Motivazioni del legale
«A seguito della mia richiesta, l’8 gennaio, si è tenuta un’udienza presso il Tribunale di Busto Arsizio. In quell’occasione, il giudice ha riconosciuto dignità giuridica ai temi presentati a sostegno della richiesta di rito abbreviato, riservandosi di approfondire il caso e rinviando la decisione all’udienza del 15 gennaio», ha dichiarato l’avvocato Murdolo. «Il dottor Caputo, psichiatra nominato consulente tecnico d’ufficio dalla Procura, ha sostenuto che la donna non era nel pieno delle sue facoltà mentali al momento dei fatti, con una capacità di intendere e di volere fortemente compromessa. È emerso che Pagani stava attraversando un periodo di intenso stress, aggravato da seri traumi, che ha portato a una crisi psicotico-paranoide, compromettendo ulteriormente la sua capacità di agire. Questi elementi potrebbero giustificare uno sconto di pena, rendendo l’ergastolo una prospettiva meno probabile, nonostante le aggravanti contestate.

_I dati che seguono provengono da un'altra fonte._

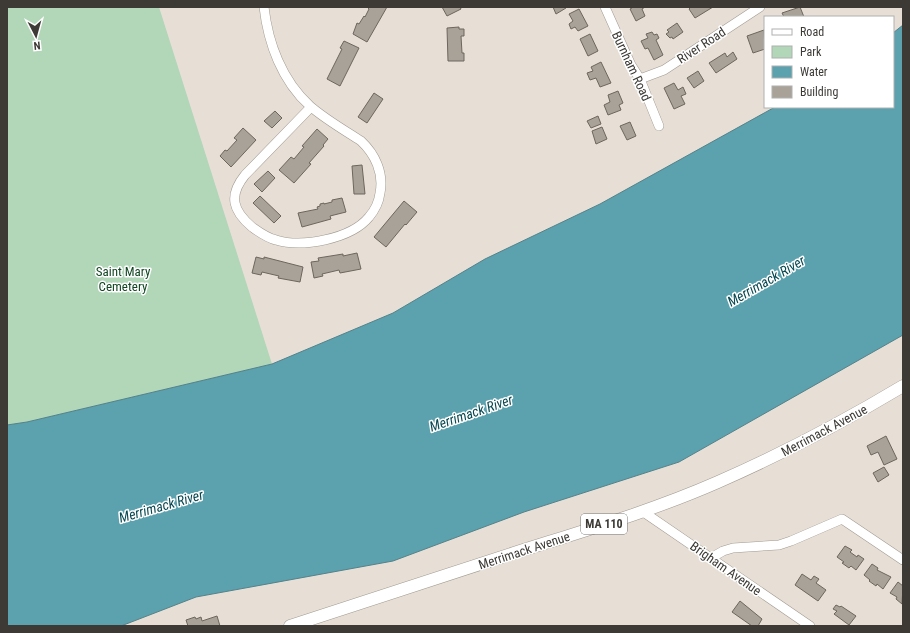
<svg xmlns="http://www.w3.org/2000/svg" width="910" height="633" font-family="'Roboto Condensed',sans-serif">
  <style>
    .green { fill: #b1d6b8 }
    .water { fill: #5ca1ae; stroke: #53828a }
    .building { fill: #a9a299; stroke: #6d665e }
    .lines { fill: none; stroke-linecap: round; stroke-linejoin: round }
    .minor-casing { stroke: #a19a91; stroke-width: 10 }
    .major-casing { stroke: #a19a91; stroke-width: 13 }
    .minor { stroke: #fff; stroke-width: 9 }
    .major { stroke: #fff; stroke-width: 12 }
    .labels { text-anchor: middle; stroke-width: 3; stroke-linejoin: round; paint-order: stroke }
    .shield { fill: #fff; stroke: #777572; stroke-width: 1 }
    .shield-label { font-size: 12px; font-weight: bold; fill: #3d3a36 }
    .street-label { font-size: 13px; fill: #3d3a36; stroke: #fff }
    .park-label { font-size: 13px; fill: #114622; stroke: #fff }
    .water-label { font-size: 14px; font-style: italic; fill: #064751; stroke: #fff }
  </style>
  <rect width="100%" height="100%" fill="#e7dfd6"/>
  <path class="green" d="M7,7H159L272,364L27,422L7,425Z"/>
  <path class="water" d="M903,25V335L679,462L524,512L393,561L196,597L121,626H7V425L27,422L272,364L393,313L485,259L600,204L775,107H893V33Z"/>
  <g class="building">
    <path d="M369,7H387L367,42L353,34L357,23L359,24L364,16L365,17L369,9L368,8Z"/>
    <path d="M442,7H460L461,9L447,16Z"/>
    <path d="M553,7H565L566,8L556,14Z"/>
    <path d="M631,7H645L642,9L645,16L636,21L630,9L632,8Z"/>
    <path d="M691,7H713L695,18L689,9Z"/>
    <path d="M800,7L804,17H784L782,13Z"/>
    <path d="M579,9L588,26L578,31L575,27L571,29L569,24L573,21L569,14Z"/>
    <path d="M677,23L683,32L673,39L672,37L670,38L666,34L669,32L667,30Z"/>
    <path d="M459,27V29H464V36H461L462,53H464V61H448L447,28Z"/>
    <path d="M764,30L765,49L753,53L747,36Z"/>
    <path d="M652,32L654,35L657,34L659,38L656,40L663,55L654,60L648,48L645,49L641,41L648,38L646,34Z"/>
    <path d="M590,34L598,51L588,56L580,39Z"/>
    <path d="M344,41L359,48L340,86L327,79L342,49L340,48Z"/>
    <path d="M733,52L737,59L716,73L709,63L725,53L727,57Z"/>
    <path d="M601,62L611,83L600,87L596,78L590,80L587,73L593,71L591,67Z"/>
    <path d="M698,71L704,81L694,88L687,78Z"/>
    <path d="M674,83L678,90L683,87L686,94L681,96L685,104L674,109L664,88Z"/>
    <path d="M618,91L623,103L619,105L621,110L608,115L604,105L610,102L608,95Z"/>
    <path d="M374,93L383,99L367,123L358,117Z"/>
    <path d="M275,111L282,118L272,128L264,121Z"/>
    <path d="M598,116L601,124L591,128L587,121Z"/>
    <path d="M630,122L636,136L627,140L620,126Z"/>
    <path d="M602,127L607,139L596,144L592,131Z"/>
    <path d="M243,128L256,140L231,167L220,156L225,150L227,151L237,140L234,138Z"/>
    <path d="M317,129L328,139L323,145L324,146L309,163L311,164L294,183L279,170L291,157L294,159L304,147L302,146Z"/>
    <path d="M362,165L365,194H354L352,166Z"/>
    <path d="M268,171L275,178L262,192L254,184Z"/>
    <path d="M260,196L281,216L274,223L253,203Z"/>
    <path d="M342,198L346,212L330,216L331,219L302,227L298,213L318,209L317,207L320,206V204L324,203V204L332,202V200Z"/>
    <path d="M404,201L417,212L406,225L405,224L386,247L374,237Z"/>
    <path d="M357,253L361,269L340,273L339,270L322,274L323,276L314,278L311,262L319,261L318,258L343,254V256Z"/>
    <path d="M256,257L264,259V257L303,267L300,282L278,278L279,276L262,272L261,275L252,273Z"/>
    <path d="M886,436L897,459L884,465L878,452L871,455L867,446Z"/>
    <path d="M884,467L889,475L878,482L873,473Z"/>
    <path d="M845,546L852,550L850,552L857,557L858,555L864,559L856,570L851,566L849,568L842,563L844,562L837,557Z"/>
    <path d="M872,564L878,568L877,570L891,577L883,589L877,584L876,586L869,581L870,580L864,575Z"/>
    <path d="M802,574L811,580L814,576L819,579L816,583L826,590L818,601L795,585Z"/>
    <path d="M898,582L903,586L902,604L896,599L897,597L890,593Z"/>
    <path d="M740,601L762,619L758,626H752L732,612Z"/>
    <path d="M836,605L840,607L841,606L856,616L849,625L834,614L837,611L833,609Z"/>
    <path d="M217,616L220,626H188L186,620L195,617L196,619L201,617L202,621Z"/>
  </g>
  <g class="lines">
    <g class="minor-casing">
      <g id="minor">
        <path d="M264,7C268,43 282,81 310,106C325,119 344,130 361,141C375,154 384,173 380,193C379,201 375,210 369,217C351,239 302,248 276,240C267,238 259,232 252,227C233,211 228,196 245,175L311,107"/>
        <path d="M605,7L631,65L640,79L659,126"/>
        <path d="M640,79L664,70L760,7"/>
        <path d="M642,511L810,626"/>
        <path d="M711,558L723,551L733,548L779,545L791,541L842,519L903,560"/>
      </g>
    </g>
    <g class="major-casing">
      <path id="major" d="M290,626C365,602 439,577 514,553C583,531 652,511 718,482C782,454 843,422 903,386"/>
    </g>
    <use href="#minor" class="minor"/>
    <use href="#major" class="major"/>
  </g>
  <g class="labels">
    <rect class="shield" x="581" y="514" width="46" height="20" rx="3"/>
    <g class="shield-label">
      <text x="604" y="528">MA 110</text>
    </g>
    <g class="street-label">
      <text transform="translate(701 45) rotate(-33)" y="5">River Road</text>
      <text transform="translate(632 66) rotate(65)" y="5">Burnham Road</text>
      <text transform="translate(824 430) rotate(-28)" y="5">Merrimack Avenue</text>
      <text transform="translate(524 550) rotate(-18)" y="5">Merrimack Avenue</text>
      <text transform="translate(726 568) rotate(35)" y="5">Brigham Avenue</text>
    </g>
    <g class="park-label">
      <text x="123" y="276">Saint Mary<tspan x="123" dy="15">Cemetery</tspan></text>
    </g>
    <g class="water-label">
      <text transform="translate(766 281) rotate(-30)" y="5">Merrimack River</text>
      <text transform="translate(471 413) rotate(-19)" y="5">Merrimack River</text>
      <text transform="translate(161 506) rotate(-16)" y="5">Merrimack River</text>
    </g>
  </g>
  <rect width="910" height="633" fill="none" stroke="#3d3a36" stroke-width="16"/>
  <rect x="764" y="16" width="130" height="92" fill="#ffffff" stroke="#b1b0af"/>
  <rect x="772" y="29" width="20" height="6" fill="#ffffff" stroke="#b1b0af"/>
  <text x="800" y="36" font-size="12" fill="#3d3a36">Road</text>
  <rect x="772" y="46" width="20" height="12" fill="#b1d6b8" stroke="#b1b0af"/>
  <text x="800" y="56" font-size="12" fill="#3d3a36">Park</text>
  <rect x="772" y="66" width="20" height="12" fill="#5ca1ae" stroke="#b1b0af"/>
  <text x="800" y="76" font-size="12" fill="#3d3a36">Water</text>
  <rect x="772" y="86" width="20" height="12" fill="#a9a299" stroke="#b1b0af"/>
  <text x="800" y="96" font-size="12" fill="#3d3a36">Building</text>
  <g transform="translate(36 36) rotate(174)" stroke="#ffffff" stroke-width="3" paint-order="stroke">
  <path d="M0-3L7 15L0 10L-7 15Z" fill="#3d3a36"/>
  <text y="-6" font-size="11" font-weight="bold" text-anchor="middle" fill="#3d3a36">N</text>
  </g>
</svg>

Reazioni alla decisione del Gup
«Il Gup avrebbe potuto accogliere la mia richiesta immediatamente, ma ciò non è mai avvenuto in casi simili. Tuttavia, la decisione del Gup mi consente di ripresentare la richiesta al Collegio della Corte d’Assise prima dell’inizio del dibattimento, fissato per il 13 febbraio». La figlia della vittima, Romano Baldo, sorella del compagno di Elena Pagani, Cristiano, anch’egli deceduto, ha già manifestato l’intenzione di costituirsi parte civile nel processo. Nel frattempo, l’imputata ha espresso la volontà di presenziare alla prima udienza.